Evangélicos exigen a gobernador de Chiapas poner fin a la intolerancia religiosa

martes, 25 de noviembre de 2014
TUXTLA GUTIÉRREZ, Chis. (apro).- Luego de 25 días en plantón, alrededor de 3 mil evangélicos marcharon por calles de esta ciudad para exigir la intervención del gobierno de Manuel Velasco en el conflicto social que se vive en la entidad originado por la intolerancia religiosa. Además, advirtieron que si no se atiende el tema de los desplazados, esta misma semana iniciarán una huelga de hambre.
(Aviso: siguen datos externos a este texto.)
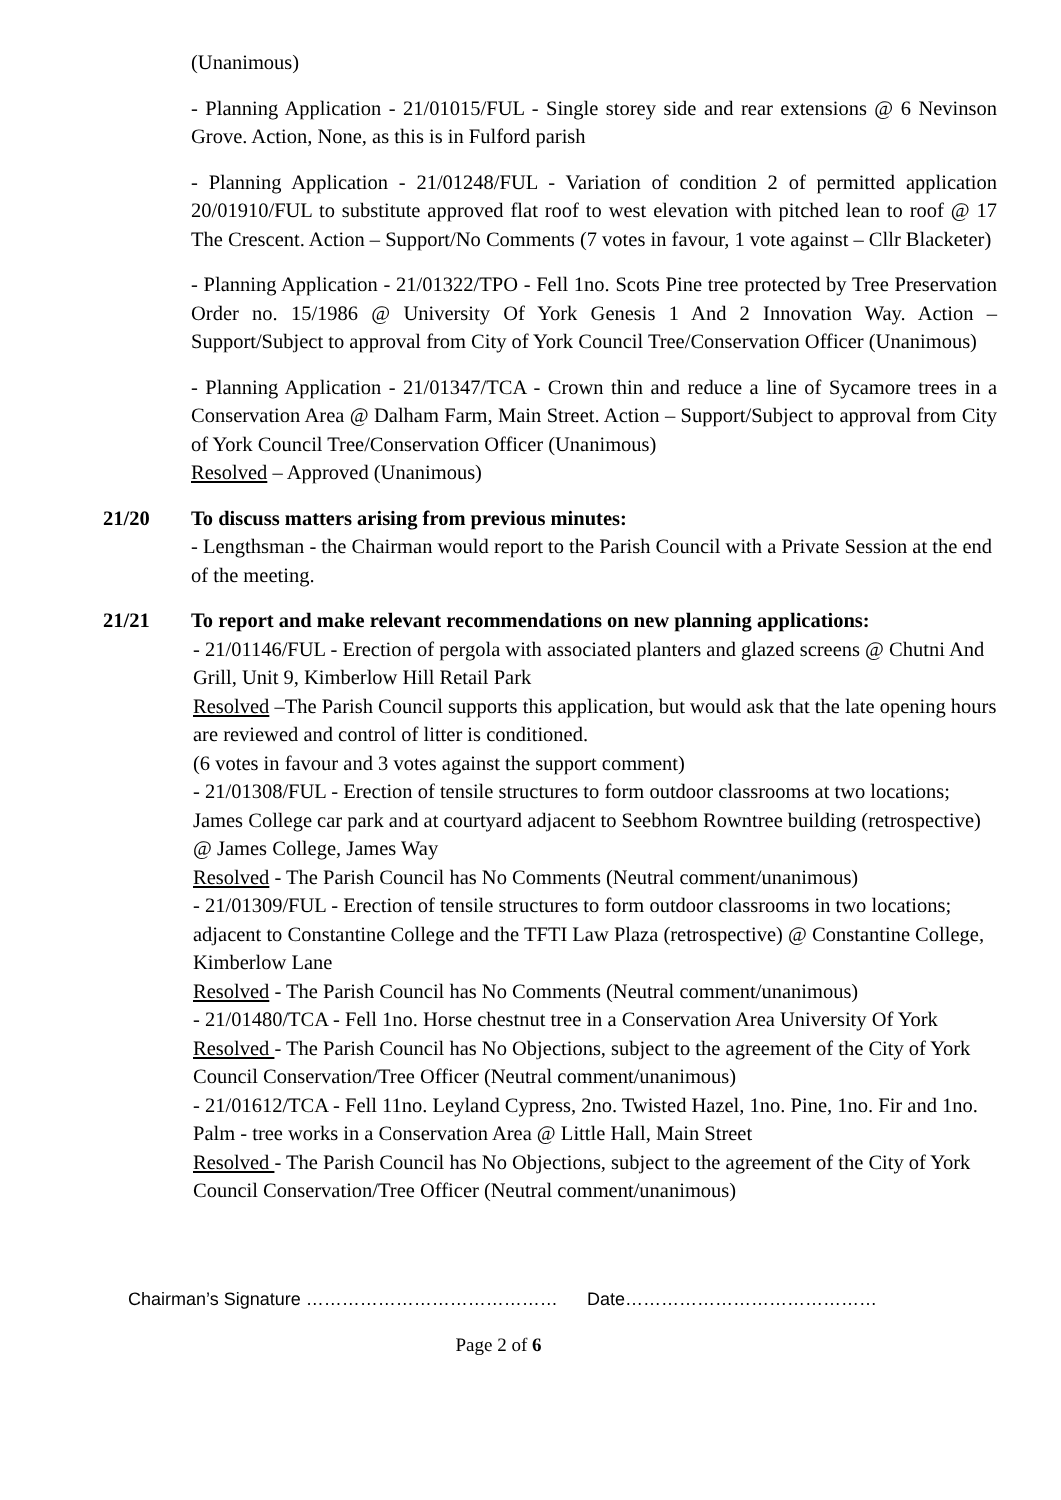(Unanimous)
- Planning Application - 21/01015/FUL - Single storey side and rear extensions @ 6 Nevinson Grove. Action, None, as this is in Fulford parish
- Planning Application - 21/01248/FUL - Variation of condition 2 of permitted application 20/01910/FUL to substitute approved flat roof to west elevation with pitched lean to roof @ 17 The Crescent. Action – Support/No Comments (7 votes in favour, 1 vote against – Cllr Blacketer)
- Planning Application - 21/01322/TPO - Fell 1no. Scots Pine tree protected by Tree Preservation Order no. 15/1986 @ University Of York Genesis 1 And 2 Innovation Way. Action – Support/Subject to approval from City of York Council Tree/Conservation Officer (Unanimous)
- Planning Application - 21/01347/TCA - Crown thin and reduce a line of Sycamore trees in a Conservation Area @ Dalham Farm, Main Street. Action – Support/Subject to approval from City of York Council Tree/Conservation Officer (Unanimous)
Resolved – Approved (Unanimous)
21/20 To discuss matters arising from previous minutes:
- Lengthsman - the Chairman would report to the Parish Council with a Private Session at the end of the meeting.
21/21 To report and make relevant recommendations on new planning applications:
- 21/01146/FUL - Erection of pergola with associated planters and glazed screens @ Chutni And Grill, Unit 9, Kimberlow Hill Retail Park
Resolved –The Parish Council supports this application, but would ask that the late opening hours are reviewed and control of litter is conditioned.
(6 votes in favour and 3 votes against the support comment)
- 21/01308/FUL - Erection of tensile structures to form outdoor classrooms at two locations; James College car park and at courtyard adjacent to Seebhom Rowntree building (retrospective) @ James College, James Way
Resolved - The Parish Council has No Comments (Neutral comment/unanimous)
- 21/01309/FUL - Erection of tensile structures to form outdoor classrooms in two locations; adjacent to Constantine College and the TFTI Law Plaza (retrospective) @ Constantine College, Kimberlow Lane
Resolved - The Parish Council has No Comments (Neutral comment/unanimous)
- 21/01480/TCA - Fell 1no. Horse chestnut tree in a Conservation Area University Of York
Resolved - The Parish Council has No Objections, subject to the agreement of the City of York Council Conservation/Tree Officer (Neutral comment/unanimous)
- 21/01612/TCA - Fell 11no. Leyland Cypress, 2no. Twisted Hazel, 1no. Pine, 1no. Fir and 1no. Palm - tree works in a Conservation Area @ Little Hall, Main Street
Resolved - The Parish Council has No Objections, subject to the agreement of the City of York Council Conservation/Tree Officer (Neutral comment/unanimous)
Chairman’s Signature …………………………………… Date……………………………………
Page 2 of 6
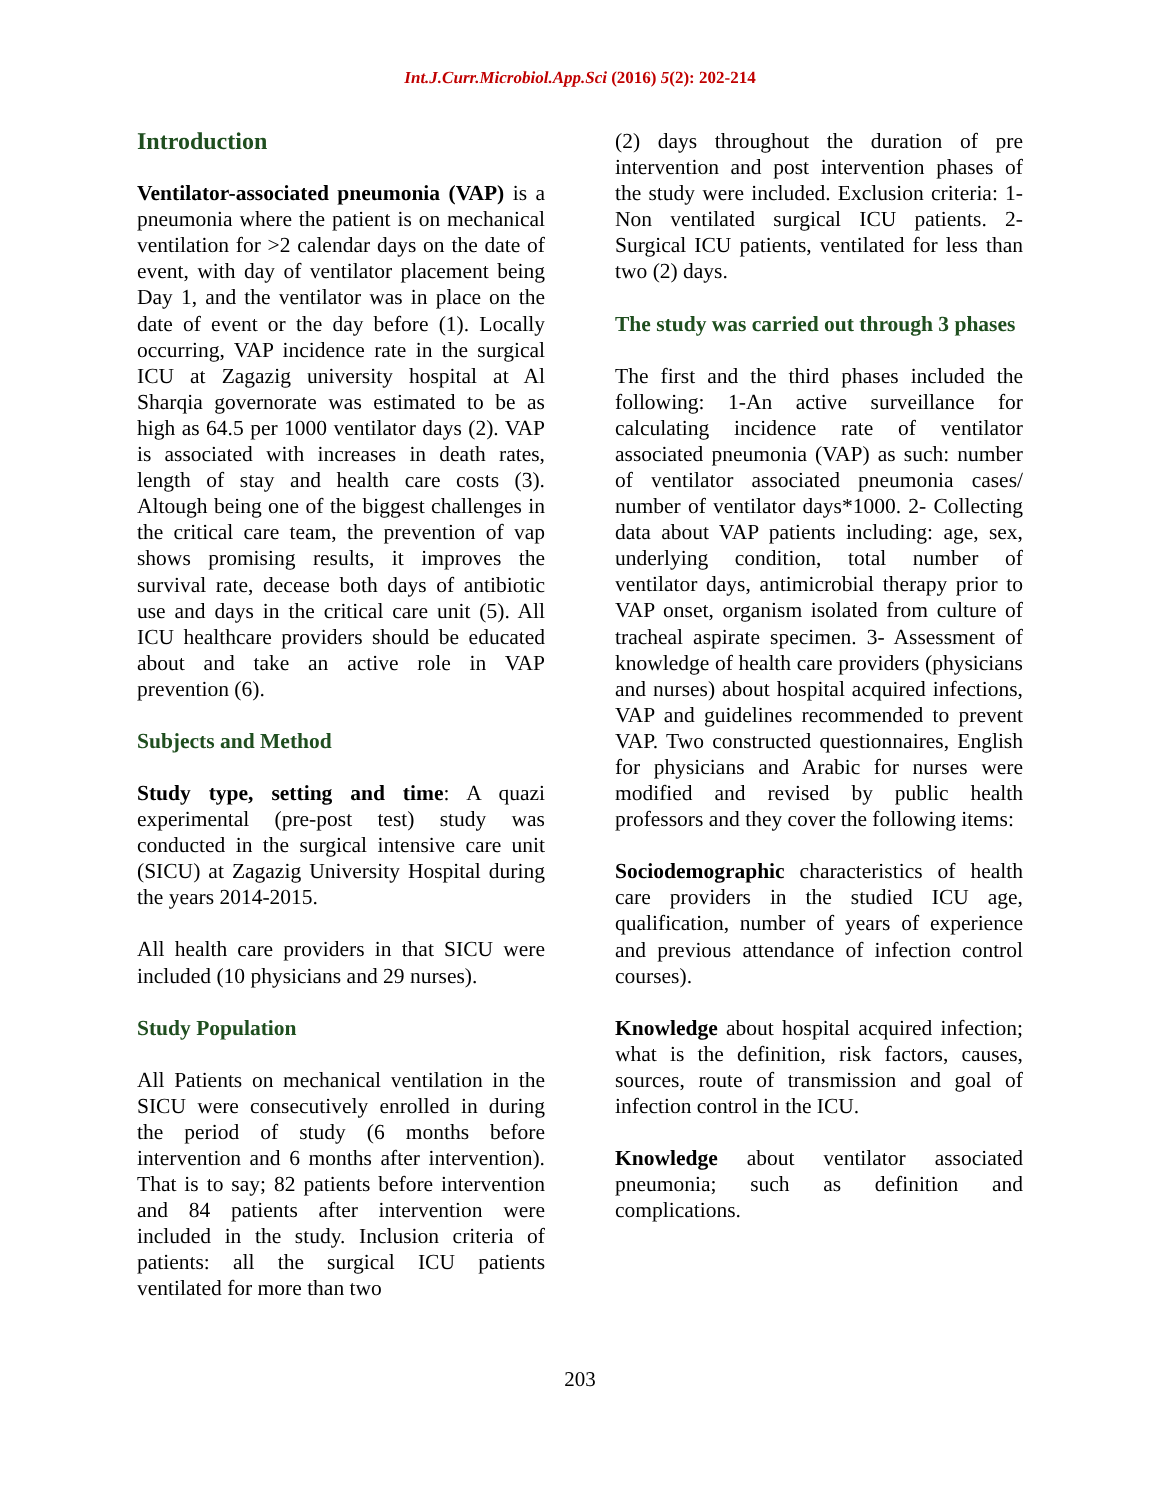Int.J.Curr.Microbiol.App.Sci (2016) 5(2): 202-214
Introduction
Ventilator-associated pneumonia (VAP) is a pneumonia where the patient is on mechanical ventilation for >2 calendar days on the date of event, with day of ventilator placement being Day 1, and the ventilator was in place on the date of event or the day before (1). Locally occurring, VAP incidence rate in the surgical ICU at Zagazig university hospital at Al Sharqia governorate was estimated to be as high as 64.5 per 1000 ventilator days (2). VAP is associated with increases in death rates, length of stay and health care costs (3). Altough being one of the biggest challenges in the critical care team, the prevention of vap shows promising results, it improves the survival rate, decease both days of antibiotic use and days in the critical care unit (5). All ICU healthcare providers should be educated about and take an active role in VAP prevention (6).
Subjects and Method
Study type, setting and time: A quazi experimental (pre-post test) study was conducted in the surgical intensive care unit (SICU) at Zagazig University Hospital during the years 2014-2015.
All health care providers in that SICU were included (10 physicians and 29 nurses).
Study Population
All Patients on mechanical ventilation in the SICU were consecutively enrolled in during the period of study (6 months before intervention and 6 months after intervention). That is to say; 82 patients before intervention and 84 patients after intervention were included in the study. Inclusion criteria of patients: all the surgical ICU patients ventilated for more than two
(2) days throughout the duration of pre intervention and post intervention phases of the study were included. Exclusion criteria: 1- Non ventilated surgical ICU patients. 2- Surgical ICU patients, ventilated for less than two (2) days.
The study was carried out through 3 phases
The first and the third phases included the following: 1-An active surveillance for calculating incidence rate of ventilator associated pneumonia (VAP) as such: number of ventilator associated pneumonia cases/ number of ventilator days*1000. 2- Collecting data about VAP patients including: age, sex, underlying condition, total number of ventilator days, antimicrobial therapy prior to VAP onset, organism isolated from culture of tracheal aspirate specimen. 3- Assessment of knowledge of health care providers (physicians and nurses) about hospital acquired infections, VAP and guidelines recommended to prevent VAP. Two constructed questionnaires, English for physicians and Arabic for nurses were modified and revised by public health professors and they cover the following items:
Sociodemographic characteristics of health care providers in the studied ICU age, qualification, number of years of experience and previous attendance of infection control courses).
Knowledge about hospital acquired infection; what is the definition, risk factors, causes, sources, route of transmission and goal of infection control in the ICU.
Knowledge about ventilator associated pneumonia; such as definition and complications.
203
El representante de la Confraternidad de Pastores de Chiapas, José Luis Ovando Núñez, señaló que después de varios años de sufrir la expulsión de sus comunidades, el pueblo evangélico decidió salir a las calles para exigir al gobierno estatal que promueva el diálogo y el pronto retorno. “Salimos a las calles todos para decir (a esas familias) que no están solos, que somos una sola familia y que vamos a apoyarlos en su reclamo ante el gobierno”, precisó. Ovando Núñez indicó que en Chiapas se tiene un recuento de más de mil 400 personas de 86 familias, las cuales han salido de sus comunidades de manera forzada, principalmente de los Altos y la región Fronteriza. Expuso que cada día se violan en el estado los derechos de profesar la fe religiosa con libertad, como lo consagra la Carta Magna en México, sin que las autoridades intervengan para poner fin a esa intolerancia. Y aseguró que los católicos tradicionalistas son los principales expulsores de los evangélicos en Las Margaritas, Huixtán, Chiapa de Corzo, Comitán, Venustiano Carranza, entre otros municipios. Los inconformes dieron a conocer que en diversas ocasiones han dialogado con el gobierno estatal, pero no se ha resuelto de fondo la conflictividad por la intolerancia religiosa que se vive en Chiapas. Subrayaron que desde hace 25 días alrededor de 50 familias mantienen un plantón pacífico afuera del palacio de Gobierno, pero hasta ahora sus demandas no han sido escuchadas. Alertaron, asimismo, que las condiciones políticas y sociales están dadas para que se desate otra agresión como la ocurrida en Acteal en diciembre de 1997. Finamente, advirtieron que si el gobierno no interviene se verán en la necesidad de emprender una huelga de hambre para ser escuchados.